Beliefnet
This article originally appeared on Beliefnet in 2002.

The suddenly ubiquitous Christmas music should have reminded us that Hanukkah was quickly approaching, but it's so early this year that it still kind of snuck up on us. With just three weeks to go, we had done nothing to prepare, so we sat down to think about what we could do this year to make Hanukkah special for our three-year-old son, Caleb. Jewish parents across America know that, despite our best efforts, Hanukkah must compete with Christmas for the affections of our children, and parents of all stripes know that early holiday experiences set the stage for how children will feel about future celebrations.

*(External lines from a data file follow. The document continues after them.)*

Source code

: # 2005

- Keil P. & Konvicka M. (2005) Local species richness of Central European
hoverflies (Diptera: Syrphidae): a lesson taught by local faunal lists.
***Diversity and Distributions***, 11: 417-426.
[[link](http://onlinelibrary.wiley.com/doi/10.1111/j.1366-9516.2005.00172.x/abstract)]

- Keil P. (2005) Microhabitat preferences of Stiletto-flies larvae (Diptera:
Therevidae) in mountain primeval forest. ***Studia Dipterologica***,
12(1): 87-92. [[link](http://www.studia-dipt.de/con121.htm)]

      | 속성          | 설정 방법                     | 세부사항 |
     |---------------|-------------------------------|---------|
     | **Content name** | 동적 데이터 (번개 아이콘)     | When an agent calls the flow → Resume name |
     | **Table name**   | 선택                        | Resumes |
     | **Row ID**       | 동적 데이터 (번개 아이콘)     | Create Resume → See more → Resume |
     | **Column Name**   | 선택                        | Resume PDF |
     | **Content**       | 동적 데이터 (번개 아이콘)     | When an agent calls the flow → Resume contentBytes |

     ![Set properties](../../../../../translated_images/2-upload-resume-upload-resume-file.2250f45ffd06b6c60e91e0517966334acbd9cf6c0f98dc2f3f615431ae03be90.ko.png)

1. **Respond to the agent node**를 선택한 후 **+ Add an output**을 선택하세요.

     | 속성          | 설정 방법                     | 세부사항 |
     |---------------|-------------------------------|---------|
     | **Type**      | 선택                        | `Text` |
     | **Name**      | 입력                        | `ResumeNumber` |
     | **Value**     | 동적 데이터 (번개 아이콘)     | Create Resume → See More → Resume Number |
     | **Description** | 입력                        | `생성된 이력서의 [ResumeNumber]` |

Our first chance to mold Caleb's understanding of Hanukkah came last year, under less than ideal conditions. David, an Air Force officer, began a three-month overseas deployment to the Balkans about a week before Hanukkah began. It wasn't the first time in our married life that the Air Force had taken David away from home, but it was the first time since Caleb was born. It also happened to be the first year that Caleb was old enough to really be aware of Hanukkah. So while the other families at the Jewish preschool Caleb attends would be celebrating together, and while families across America were uniting for the holidays, we faced Caleb's first "real" Hanukkah separated by an ocean.

We didn't want Caleb's first impression of the nightly Hanukkah traditions--lighting the menorah, spinning the driedel, giving gifts, singing songs, eating gelt--to be dominated by David's absence and by Shayna's resulting melancholy. So Shayna tried to make our home as festive as possible, decorating and stringing Hanukkah lights. But she wondered what else she could do to make David a part of Hanukkah for herself and Caleb, and to make herself and Caleb a part of Hanukkah for David.

The answer was a combination of ancient ritual and modern technology. Shayna took Caleb to the Judaica store at the Jewish Community Center and let him pick out his own menorah, and instead of lighting it along with our family menorah in the windows of our home, Shayna and Caleb lit them in a "window" David would be able to see. Each night of Hanukkah, Shayna videotaped herself and Caleb saying the blessings and lighting first our family menorah and then Caleb's menorah, ending with a Hanukkah message to David. Since wrangling a two year old, a video camera, open flames, and wrapped gifts isn't the most orderly exercise, Shayna found herself re-staging the ritual on more than one occasion until she was happy with what she caught on tape. After Caleb was asleep, Shayna digitized and edited the video and emailed it to David.

This nightly Judeo-technological ritual was the most important part of Hanukkah for us last year. It gave Caleb a chance to talk to his "Daddio" overseas, and in doing so, helped him feel David's presence at their nightly celebration. And each day, thousands of miles away, in places like Bosnia or Macedonia, Shayna and Caleb became part of David's Hanukkah.

This year, Caleb is even more aware of the world around him, and we have another chance to strengthen his Judaism by giving him the kind of Hanukkah we hope he will someday remember fondly. We will of course be practicing those timeless Hanukkah traditions, and Caleb is especially excited about finally getting a chance to light his menorah again. But while last year's festivities were subdued by the weight of David's absence, this year we will celebrate unencumbered, and our home will be alight with decorations, food, gifts, and friends.

While we won't need the thoroughly modern tools we used last year to celebrate this ancient holiday, the demands of military service could easily put us in a position to need them in the future. But for this year, undistracted by family separation, Hanukkah will be a time for us to rededicate ourselves to justice, as our ancient ancestors experienced the Hanukkah miracle of rededication. This year, we will celebrate with joy the religious and cultural freedom that the Macabees and generations of Jews and Americans--including David and his military colleagues--have fought for. This year, together, the eight days of Hanukkah really will be eight days of light amidst the darkness of winter.